__Source records__.

··········

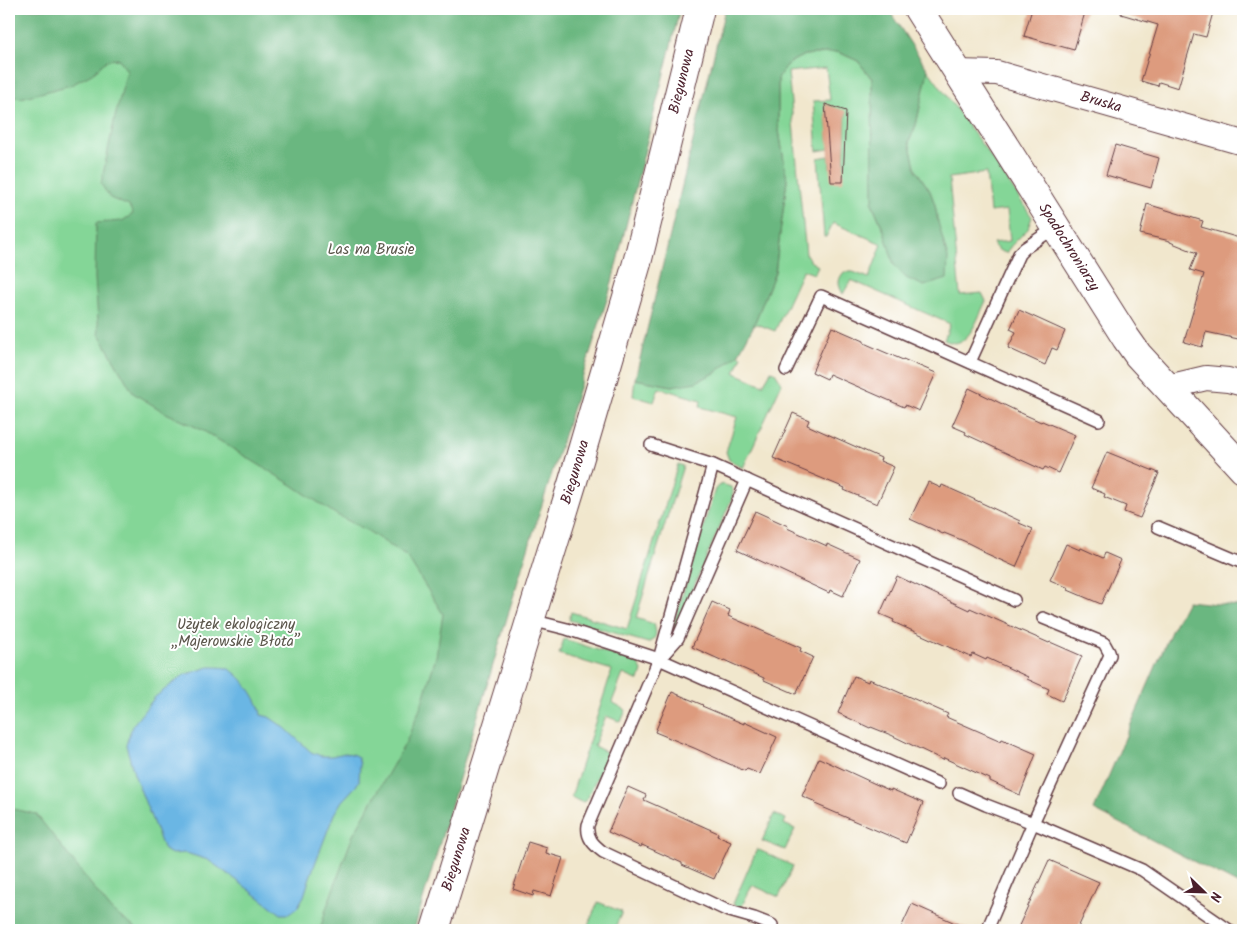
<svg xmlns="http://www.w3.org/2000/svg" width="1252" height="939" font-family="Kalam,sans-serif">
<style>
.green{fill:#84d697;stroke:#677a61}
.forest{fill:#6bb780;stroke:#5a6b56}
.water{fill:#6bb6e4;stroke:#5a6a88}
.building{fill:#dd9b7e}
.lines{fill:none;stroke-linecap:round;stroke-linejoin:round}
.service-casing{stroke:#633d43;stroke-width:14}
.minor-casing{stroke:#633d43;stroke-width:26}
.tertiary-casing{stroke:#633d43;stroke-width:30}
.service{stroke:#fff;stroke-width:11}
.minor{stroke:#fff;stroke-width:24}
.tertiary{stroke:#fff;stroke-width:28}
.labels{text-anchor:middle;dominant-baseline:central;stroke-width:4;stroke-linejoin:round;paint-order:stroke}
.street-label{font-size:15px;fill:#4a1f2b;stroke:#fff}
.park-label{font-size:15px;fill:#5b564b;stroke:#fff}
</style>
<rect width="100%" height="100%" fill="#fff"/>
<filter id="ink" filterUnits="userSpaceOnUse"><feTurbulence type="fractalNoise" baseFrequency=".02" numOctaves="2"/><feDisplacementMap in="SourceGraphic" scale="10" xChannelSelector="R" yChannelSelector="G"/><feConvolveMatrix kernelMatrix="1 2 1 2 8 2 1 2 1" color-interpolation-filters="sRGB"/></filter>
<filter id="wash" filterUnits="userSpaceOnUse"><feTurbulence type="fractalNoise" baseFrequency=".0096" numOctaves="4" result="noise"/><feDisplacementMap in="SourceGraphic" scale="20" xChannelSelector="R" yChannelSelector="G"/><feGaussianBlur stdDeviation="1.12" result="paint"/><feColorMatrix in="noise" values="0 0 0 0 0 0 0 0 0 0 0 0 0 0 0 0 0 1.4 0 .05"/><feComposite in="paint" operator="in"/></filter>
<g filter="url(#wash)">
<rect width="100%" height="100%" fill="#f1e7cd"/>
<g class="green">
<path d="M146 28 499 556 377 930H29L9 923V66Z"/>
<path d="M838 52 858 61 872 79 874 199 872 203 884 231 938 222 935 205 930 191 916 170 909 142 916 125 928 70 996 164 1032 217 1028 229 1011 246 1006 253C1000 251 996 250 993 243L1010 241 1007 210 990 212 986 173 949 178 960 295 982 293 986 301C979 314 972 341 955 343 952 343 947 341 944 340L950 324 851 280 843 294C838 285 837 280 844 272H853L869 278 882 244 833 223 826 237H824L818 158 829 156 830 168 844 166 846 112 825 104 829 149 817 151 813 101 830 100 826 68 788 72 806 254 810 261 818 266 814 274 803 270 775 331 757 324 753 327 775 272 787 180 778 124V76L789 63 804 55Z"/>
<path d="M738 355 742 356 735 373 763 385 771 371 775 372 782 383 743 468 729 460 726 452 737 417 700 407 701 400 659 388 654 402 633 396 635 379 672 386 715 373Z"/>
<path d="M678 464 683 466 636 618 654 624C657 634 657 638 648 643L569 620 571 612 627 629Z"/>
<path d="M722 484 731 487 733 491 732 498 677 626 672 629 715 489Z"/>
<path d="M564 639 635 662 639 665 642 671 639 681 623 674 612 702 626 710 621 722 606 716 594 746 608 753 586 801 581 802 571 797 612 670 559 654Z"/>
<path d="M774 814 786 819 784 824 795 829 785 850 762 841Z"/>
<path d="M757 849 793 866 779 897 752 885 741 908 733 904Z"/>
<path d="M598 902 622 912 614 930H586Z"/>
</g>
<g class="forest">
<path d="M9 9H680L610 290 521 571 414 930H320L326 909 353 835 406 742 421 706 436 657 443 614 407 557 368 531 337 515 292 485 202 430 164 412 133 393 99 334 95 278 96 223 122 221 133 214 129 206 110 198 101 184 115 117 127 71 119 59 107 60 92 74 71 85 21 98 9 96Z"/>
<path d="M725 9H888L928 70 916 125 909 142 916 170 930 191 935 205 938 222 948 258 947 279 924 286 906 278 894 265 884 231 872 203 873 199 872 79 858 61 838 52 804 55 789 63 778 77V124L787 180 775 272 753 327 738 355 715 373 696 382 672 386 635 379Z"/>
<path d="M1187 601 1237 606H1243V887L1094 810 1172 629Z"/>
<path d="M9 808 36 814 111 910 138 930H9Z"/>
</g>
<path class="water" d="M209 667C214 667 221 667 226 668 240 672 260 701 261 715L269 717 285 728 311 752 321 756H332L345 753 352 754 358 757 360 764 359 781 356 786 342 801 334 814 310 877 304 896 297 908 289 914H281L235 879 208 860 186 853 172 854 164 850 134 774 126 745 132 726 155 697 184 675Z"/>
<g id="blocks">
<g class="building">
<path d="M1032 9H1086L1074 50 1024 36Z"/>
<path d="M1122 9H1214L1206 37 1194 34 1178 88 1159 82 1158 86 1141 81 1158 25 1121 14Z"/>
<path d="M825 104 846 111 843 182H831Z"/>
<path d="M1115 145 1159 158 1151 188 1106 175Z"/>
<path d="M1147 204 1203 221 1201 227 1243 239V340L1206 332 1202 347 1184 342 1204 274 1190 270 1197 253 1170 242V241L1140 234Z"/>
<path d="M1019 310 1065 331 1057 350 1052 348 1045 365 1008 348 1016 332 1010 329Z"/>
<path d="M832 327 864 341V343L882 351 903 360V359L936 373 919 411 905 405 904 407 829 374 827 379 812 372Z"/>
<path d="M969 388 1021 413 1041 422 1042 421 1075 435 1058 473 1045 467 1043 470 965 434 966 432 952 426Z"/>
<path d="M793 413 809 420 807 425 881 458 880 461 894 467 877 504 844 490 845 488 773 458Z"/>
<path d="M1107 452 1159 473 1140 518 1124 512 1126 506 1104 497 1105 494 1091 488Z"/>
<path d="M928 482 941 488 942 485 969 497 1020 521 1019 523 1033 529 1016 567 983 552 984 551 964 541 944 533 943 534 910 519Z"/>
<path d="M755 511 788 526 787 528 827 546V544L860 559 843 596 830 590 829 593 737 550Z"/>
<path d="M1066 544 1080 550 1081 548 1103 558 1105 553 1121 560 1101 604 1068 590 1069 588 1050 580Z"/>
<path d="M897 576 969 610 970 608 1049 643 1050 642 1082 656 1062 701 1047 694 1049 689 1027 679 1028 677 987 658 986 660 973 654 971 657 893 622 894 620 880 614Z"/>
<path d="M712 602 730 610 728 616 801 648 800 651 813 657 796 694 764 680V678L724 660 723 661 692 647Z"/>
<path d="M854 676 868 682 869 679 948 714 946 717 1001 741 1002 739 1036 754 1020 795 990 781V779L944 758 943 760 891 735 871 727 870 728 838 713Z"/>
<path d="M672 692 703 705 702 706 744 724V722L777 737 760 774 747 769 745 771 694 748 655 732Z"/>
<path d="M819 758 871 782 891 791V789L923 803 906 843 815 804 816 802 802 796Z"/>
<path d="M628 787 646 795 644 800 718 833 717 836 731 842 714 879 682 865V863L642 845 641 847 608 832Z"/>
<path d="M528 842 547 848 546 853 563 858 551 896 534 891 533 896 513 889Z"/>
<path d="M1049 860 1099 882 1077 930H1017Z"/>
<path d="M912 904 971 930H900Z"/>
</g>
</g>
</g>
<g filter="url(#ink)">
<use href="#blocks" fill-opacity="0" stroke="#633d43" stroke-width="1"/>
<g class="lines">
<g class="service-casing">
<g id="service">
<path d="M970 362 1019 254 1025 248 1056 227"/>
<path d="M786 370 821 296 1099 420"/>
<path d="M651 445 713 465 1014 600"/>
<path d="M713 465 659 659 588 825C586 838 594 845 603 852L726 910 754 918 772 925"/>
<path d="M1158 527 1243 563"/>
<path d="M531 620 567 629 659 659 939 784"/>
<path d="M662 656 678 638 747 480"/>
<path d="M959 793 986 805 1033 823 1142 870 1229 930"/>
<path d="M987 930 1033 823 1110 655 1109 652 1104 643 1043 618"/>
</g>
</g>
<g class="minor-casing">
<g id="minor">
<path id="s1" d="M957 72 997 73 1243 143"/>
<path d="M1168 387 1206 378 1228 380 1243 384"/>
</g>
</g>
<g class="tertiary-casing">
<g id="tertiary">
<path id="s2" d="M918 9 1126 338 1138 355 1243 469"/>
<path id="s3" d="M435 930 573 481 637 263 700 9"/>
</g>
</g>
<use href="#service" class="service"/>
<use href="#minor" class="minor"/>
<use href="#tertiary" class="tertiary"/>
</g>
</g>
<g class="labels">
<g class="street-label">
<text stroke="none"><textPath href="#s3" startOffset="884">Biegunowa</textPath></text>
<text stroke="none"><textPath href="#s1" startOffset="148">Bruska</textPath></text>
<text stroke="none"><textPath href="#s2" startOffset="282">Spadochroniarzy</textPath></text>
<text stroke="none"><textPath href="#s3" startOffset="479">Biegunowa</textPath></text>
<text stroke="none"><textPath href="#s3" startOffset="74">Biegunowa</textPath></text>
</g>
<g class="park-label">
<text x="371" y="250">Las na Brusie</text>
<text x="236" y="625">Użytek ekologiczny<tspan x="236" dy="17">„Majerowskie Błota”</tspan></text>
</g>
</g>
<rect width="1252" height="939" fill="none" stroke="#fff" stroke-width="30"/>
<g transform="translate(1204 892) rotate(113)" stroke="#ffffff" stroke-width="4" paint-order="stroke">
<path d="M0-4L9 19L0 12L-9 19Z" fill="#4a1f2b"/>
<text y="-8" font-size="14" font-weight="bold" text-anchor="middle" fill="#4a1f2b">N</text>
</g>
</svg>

··········

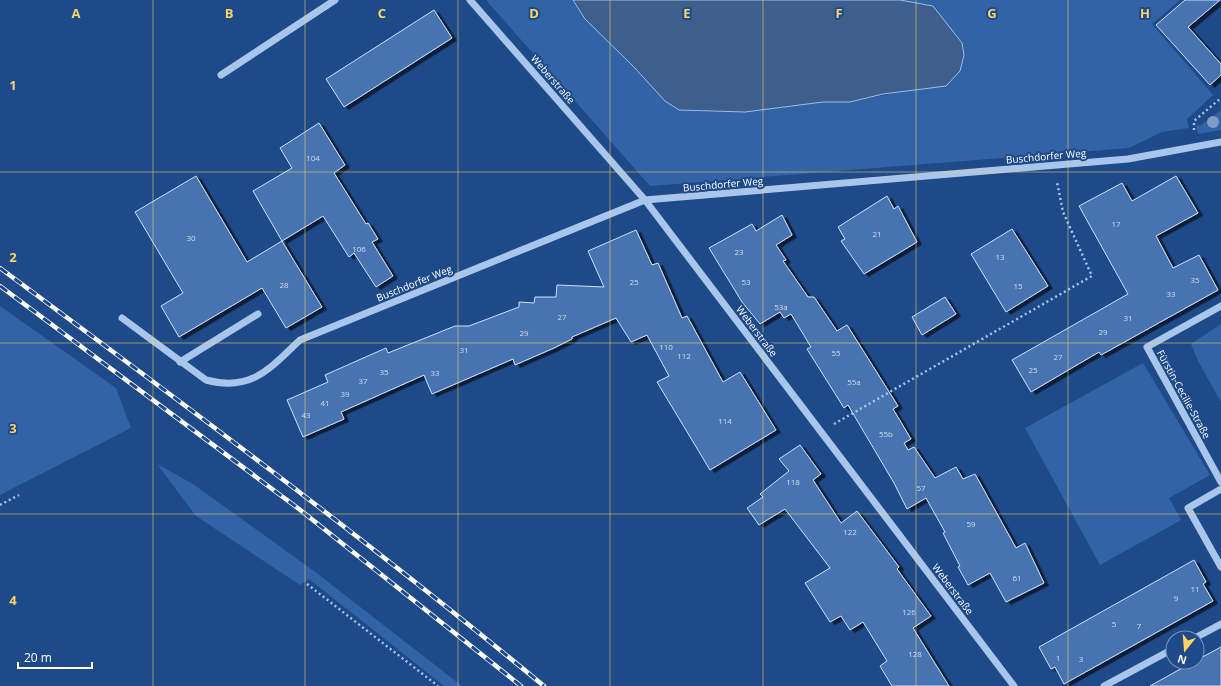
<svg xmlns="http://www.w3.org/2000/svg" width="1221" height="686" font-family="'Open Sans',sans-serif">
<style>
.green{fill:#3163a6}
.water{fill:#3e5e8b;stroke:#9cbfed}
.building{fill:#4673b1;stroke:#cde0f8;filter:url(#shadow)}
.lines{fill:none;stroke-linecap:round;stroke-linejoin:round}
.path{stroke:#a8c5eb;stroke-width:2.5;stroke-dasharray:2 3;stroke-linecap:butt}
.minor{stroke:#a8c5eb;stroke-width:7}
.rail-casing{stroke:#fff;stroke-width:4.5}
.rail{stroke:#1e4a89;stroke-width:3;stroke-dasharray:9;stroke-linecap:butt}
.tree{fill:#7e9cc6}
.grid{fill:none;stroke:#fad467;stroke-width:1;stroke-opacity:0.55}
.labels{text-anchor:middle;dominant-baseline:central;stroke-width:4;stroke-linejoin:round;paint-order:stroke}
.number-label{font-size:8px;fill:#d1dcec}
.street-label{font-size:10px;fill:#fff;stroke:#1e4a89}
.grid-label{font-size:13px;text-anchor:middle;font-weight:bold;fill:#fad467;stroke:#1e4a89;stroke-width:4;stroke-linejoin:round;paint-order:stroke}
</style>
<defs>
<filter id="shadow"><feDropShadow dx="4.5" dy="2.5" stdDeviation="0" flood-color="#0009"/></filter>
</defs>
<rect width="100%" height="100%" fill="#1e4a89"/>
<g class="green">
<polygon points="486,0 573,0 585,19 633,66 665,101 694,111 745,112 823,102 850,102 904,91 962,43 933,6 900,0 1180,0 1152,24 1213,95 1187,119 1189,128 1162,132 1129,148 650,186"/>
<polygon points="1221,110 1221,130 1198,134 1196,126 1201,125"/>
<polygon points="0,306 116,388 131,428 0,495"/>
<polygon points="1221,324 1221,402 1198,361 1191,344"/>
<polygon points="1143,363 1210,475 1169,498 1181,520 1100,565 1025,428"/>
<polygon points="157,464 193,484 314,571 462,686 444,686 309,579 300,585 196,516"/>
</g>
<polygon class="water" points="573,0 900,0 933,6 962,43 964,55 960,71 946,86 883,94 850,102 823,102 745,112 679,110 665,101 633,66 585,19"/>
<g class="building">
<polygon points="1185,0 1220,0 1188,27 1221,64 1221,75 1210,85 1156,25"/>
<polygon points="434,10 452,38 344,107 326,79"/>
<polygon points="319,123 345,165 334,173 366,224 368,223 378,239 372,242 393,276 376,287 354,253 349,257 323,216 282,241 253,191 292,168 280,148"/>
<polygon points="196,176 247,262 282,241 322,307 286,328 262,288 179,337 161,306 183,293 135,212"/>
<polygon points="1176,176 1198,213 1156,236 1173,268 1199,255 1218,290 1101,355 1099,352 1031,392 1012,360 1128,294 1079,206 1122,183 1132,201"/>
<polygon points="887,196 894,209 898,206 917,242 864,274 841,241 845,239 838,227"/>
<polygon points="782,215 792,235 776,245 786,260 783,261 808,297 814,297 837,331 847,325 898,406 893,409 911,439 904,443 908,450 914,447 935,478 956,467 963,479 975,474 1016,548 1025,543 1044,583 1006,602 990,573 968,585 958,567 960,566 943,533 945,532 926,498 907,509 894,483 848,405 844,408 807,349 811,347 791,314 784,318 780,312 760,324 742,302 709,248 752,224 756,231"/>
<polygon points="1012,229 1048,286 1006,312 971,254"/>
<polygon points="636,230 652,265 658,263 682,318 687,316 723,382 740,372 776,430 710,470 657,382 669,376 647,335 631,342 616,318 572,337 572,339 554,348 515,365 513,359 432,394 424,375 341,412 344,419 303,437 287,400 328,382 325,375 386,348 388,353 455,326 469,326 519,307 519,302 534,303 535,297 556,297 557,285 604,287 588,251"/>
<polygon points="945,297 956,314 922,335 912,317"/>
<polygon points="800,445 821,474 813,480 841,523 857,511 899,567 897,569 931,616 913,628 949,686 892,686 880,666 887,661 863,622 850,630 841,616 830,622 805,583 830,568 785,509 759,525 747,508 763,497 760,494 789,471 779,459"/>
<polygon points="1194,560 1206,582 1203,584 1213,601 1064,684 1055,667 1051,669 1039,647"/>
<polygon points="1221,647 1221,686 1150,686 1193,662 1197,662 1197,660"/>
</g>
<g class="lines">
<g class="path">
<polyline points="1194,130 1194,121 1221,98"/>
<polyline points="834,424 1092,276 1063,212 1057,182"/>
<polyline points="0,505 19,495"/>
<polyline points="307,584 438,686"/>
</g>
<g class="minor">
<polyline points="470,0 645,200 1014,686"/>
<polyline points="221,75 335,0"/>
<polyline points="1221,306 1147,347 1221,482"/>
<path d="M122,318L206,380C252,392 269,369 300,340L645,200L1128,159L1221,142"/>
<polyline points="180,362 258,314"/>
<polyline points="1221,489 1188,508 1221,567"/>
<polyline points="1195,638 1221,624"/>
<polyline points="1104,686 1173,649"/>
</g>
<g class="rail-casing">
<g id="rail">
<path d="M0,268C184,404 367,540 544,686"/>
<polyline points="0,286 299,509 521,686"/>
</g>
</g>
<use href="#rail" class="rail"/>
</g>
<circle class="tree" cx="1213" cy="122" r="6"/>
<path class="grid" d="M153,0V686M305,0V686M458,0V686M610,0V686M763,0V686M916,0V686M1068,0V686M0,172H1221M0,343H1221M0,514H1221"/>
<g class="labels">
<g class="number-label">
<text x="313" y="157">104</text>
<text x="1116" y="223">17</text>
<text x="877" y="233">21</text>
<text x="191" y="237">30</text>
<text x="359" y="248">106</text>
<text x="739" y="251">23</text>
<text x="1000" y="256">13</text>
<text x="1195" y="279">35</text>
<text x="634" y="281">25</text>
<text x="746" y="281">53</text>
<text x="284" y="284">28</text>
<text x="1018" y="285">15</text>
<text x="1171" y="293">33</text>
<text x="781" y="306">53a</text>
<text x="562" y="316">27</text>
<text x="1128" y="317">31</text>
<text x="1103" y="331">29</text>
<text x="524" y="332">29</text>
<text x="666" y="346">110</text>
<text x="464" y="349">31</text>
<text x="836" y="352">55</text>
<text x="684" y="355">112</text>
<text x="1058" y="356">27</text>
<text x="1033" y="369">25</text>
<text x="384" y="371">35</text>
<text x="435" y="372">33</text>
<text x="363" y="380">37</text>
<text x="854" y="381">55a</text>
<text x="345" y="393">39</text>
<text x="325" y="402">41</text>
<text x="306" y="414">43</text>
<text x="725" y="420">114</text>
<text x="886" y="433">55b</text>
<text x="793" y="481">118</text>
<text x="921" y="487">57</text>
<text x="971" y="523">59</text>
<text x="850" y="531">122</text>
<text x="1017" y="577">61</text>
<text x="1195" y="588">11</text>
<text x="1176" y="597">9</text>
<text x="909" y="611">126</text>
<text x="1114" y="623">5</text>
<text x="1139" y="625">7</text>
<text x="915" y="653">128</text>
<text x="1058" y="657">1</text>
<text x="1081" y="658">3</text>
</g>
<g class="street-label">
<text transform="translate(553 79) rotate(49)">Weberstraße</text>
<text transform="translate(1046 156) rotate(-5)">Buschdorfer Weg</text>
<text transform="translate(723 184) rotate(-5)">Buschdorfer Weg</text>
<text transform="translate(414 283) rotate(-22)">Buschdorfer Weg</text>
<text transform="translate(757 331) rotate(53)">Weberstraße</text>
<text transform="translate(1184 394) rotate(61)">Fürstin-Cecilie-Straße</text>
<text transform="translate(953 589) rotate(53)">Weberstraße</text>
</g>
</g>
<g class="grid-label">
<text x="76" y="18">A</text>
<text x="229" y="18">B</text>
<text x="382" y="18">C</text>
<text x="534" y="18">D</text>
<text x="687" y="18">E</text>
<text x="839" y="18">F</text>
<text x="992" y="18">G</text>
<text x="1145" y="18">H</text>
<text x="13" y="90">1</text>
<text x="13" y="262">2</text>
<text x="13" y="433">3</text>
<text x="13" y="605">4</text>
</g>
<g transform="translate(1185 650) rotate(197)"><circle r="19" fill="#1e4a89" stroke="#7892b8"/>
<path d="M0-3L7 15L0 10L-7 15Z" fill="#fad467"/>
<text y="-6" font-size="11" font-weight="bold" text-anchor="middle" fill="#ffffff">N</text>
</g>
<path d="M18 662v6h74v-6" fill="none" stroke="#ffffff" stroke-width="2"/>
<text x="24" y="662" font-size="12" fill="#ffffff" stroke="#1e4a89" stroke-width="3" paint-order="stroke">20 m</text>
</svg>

··········

__Work task__. From the entries above, tally the lines that contain the string "baseFrequency". Report the total and nothing more.

__Expected answer__. 2